Abstract
Deep neural networks (DNNs) for object classification have been argued to provide the most promising model of the visual system, accompanied by claims that they have attained or even surpassed human-level performance. Here, we evaluated whether DNNs provide a viable model of human vision when tested with challenging noisy images of objects, sometimes presented at the very limits of visibility. We show that popular state-of-the-art DNNs perform in a qualitatively different manner than humans – they are unusually susceptible to spatially uncorrelated white noise and less impaired by spatially correlated noise. We implemented a noise-training procedure to determine whether noise-trained DNNs exhibit more robust responses that better match human behavioral and neural performance. We found that noise-trained DNNs provide a better qualitative match to human performance; moreover, they reliably predict human recognition thresholds on an image-by-image basis. Functional neuroimaging revealed that noise-trained DNNs provide a better correspondence to the pattern-specific neural representations found in both early visual areas and high-level object areas. A layer-specific analysis of the DNNs indicated that noise training led to broad-ranging modifications throughout the network, with greater benefits of noise robustness accruing in progressively higher layers. Our findings demonstrate that noise-trained DNNs provide a viable model to account for human behavioral and neural responses to objects in challenging noisy viewing conditions. Further, they suggest that robustness to noise may be acquired through a process of visual learning.

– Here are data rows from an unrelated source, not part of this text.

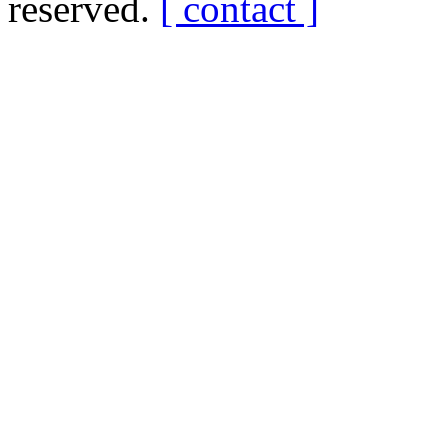
reserved.
[ contact ]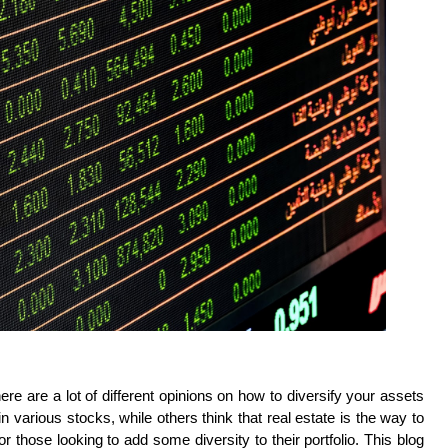
re are a lot of different opinions on how to diversify your assets 
arious stocks, while others think that real estate is the way to 
r those looking to add some diversity to their portfolio. This blog 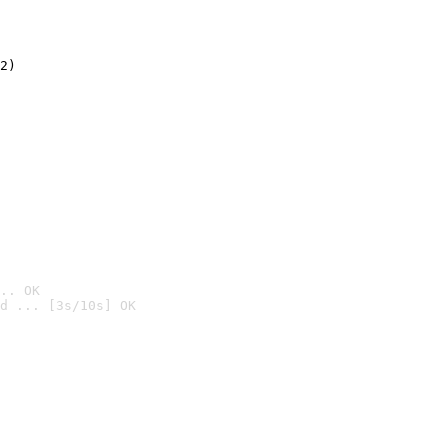
2)

.. OK
d ... [3s/10s] OK
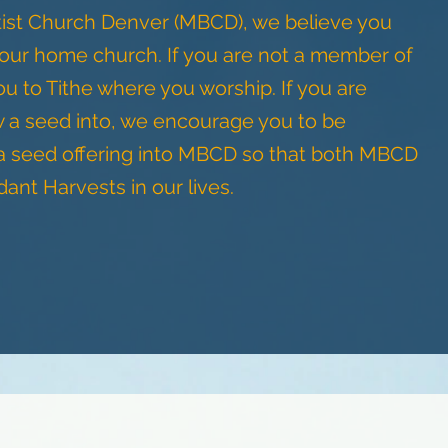
ist Church Denver (MBCD), we believe you
your home church. If you are not a member of
to Tithe where you worship. If you are
w a seed into, we encourage you to be
 a seed offering into MBCD so that both MBCD
nt Harvests in our lives.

Competing Interest Statement
The authors (FT and HJ) have submitted a non-provisional utilty application to the U.S. Patent and Trademark Office with respect to the noise-training methods used in this study to train deep neural networks.
Footnotes
The manuscript has been revised to clarify the novel contributions of this study and to provide more background information on related studies. It also includes some additional analyses and new figures to provide a more comprehensive portrayal of the study's findings.